Деликатные люди для таких целей снимают гостиничный номер. А дальше по программе. Для начала нанимают красивую проститутку, затем выпивают перед кончиной бутылку хорошего вина, выкуривают дорогую сигару, пишут в адрес администрации записку с извинениями, намыливают бельевую веревку – все красиво, благородно и чисто. А тут, напакостил в чужой квартире… Хорошо хоть стрелял в висок, а не рот, не в небо, не в шею, хорошо хоть мозги себе не вышиб, полбашки не снес, иначе можно было утонуть в крови этого Овечкина, крупный мужик, и жидкости в нем много. А тут лужа небольшая, так, лужица…
Интересно, остался ли ещё в пачке стиральный порошок? Кровь легко смоется с кафельных плиток пола. А тело этого придурка в багажнике «Жигулей» можно вывести будущей ночью, скажем, за город или на Лосиный остров, или на худой конец в Измайловский парк.

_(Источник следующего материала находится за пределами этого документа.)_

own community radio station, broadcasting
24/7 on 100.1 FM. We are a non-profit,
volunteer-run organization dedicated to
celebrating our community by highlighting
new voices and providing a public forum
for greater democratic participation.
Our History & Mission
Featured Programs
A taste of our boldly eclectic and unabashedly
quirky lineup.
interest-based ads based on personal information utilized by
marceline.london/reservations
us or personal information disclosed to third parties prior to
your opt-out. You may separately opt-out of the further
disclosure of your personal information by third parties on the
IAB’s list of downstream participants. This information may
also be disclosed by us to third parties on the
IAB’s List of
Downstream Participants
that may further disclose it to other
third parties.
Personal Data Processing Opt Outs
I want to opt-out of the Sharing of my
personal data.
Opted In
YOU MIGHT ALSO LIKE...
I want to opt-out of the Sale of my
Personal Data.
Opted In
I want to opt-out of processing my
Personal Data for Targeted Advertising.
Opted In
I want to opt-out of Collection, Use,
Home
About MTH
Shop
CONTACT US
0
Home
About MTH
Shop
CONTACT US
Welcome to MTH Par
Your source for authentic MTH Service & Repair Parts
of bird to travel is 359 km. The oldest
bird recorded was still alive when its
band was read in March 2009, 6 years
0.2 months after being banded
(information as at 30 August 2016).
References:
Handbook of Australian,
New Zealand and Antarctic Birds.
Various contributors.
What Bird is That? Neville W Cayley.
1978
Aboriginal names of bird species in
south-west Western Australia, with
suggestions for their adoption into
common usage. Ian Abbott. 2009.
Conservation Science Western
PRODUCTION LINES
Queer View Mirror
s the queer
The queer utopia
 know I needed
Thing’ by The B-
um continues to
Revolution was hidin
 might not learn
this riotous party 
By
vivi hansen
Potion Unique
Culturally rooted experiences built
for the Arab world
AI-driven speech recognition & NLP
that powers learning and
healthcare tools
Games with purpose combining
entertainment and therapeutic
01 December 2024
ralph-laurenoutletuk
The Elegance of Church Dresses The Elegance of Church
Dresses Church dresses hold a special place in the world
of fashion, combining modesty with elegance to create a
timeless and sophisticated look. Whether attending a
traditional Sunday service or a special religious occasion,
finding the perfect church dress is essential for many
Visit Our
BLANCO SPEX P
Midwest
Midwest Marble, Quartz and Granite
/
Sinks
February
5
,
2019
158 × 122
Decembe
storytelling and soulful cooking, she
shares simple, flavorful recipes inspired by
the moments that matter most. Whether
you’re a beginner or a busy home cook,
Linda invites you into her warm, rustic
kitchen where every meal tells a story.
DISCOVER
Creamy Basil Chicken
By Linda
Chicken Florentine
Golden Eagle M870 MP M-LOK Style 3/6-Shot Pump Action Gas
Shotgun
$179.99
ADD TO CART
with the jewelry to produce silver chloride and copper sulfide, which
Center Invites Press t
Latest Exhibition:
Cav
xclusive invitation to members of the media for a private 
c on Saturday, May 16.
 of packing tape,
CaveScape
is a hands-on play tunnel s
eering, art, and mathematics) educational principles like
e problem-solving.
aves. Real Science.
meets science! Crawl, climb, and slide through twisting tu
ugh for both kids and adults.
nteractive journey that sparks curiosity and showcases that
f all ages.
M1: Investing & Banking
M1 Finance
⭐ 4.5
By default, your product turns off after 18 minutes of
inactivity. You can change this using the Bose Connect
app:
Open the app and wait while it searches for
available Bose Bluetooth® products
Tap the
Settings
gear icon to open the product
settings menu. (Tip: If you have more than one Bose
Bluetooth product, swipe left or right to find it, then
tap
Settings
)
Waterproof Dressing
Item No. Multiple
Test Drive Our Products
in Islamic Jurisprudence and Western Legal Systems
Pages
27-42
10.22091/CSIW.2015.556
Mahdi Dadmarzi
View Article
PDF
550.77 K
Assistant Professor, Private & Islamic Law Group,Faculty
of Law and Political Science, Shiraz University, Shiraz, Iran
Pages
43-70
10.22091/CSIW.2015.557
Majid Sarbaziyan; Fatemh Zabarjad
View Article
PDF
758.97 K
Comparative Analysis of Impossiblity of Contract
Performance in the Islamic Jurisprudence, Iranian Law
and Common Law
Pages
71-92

Там избавиться от груза, заодно выбросить и верхнюю одежду, ратиновое пальто, шарф и меховую шапку. И, разумеется, пистолет. Но Росляков этого не сделает, он вызовет милицию, ответит на все вопросы, а там пусть разбираются, пусть выясняют, как там у них это называется? Ну, мотивы или что-то в этом роде. Решено, он звонит в милицию. Окончательно и бесповоротно – решено.
Росляков упругой волевой походкой прошел на кухню, стараясь не смотреть в лицо покойника, ухватившись за щиколотки, задрал ноги Овечкина вверх. Пятясь спиной, потянул тело за собой в коридор. Открыв ногой дверь ванны, он сделал остановку, не выпуская из рук щиколотки Овечкина, наклонил голову и стер плечом со лба неожиданно проступившую испарину.
Упираясь ногами в пол, он доволок тело до ванной, ослабив хватку, бросил ноги и перевел дыхание. «Да, ты, Овечкин, тяжелый, как корова», – произнес он вслух, подошел к раковине и, пустив воду, снова вымыл руки. «Хорошо бы его расчленить, так сказать, для компактности, – вслух сказал Росляков, сам не понимая, шутит он или рассуждает серьезно. – Да, интересная картина, достойная пера великих живописцев: „Корреспондент столичной газеты Росляков расчленяет в ванной предпринимателя Овечкина“. Росляков нервно хихикнул. „Боже мой, неужели я делаю это? – он прыснул на лицо холодной воды и честно ответил самому себе. – Да, я это делаю. Дикий факт, но это факт. Только вот расчленить господина Овечкина я, увы, не смогу. Пожалуй, на эту операцию духу не хватит“. Росляков снова захихикал, показалось, мышцы лица свело судорогой.
Он присел на корточки сзади тела, сцепил пальцы рук замком на груди Овечкина, распрямившись, приподнял тело за плечи, перевалил его через бортик ванной. «Вот здесь, в ванной, пока и посиди, до лучших времен», – Росляков перевел дыхание.
Он погасил в ванной свет, прошел на кухню и, устроившись на стуле, сунул в рот сигарету. Покатал ладонью по столу пистолетные патроны, стряхнул пепел мимо морской раковины, служившей пепельницей. На спинке второго стула висел темно синий пиджак Овечкина, только сегодня оставленный здесь своим покойным хозяином. Росляков, протянув руку, пошарил в одном внутреннем кармане, затем в другом, выложил на стол бумажник, перьевую ручку, новую, видимо, недавно начатую записную книжку. Больше ничего, только полупустой пакетик орешков. Росляков задумчиво полистал записную книжку и отложил её в сторону. «Что же мне с тобой делать, Овечкин?» – Росляков вытащил из пачки новую сигарету. «Что же мне делать с тобой, дорогой мой человек?» – Росляков готов был истерически в голос рассмеяться или, напротив, разрыдаться от бессилия, от невозможности что-либо исправить.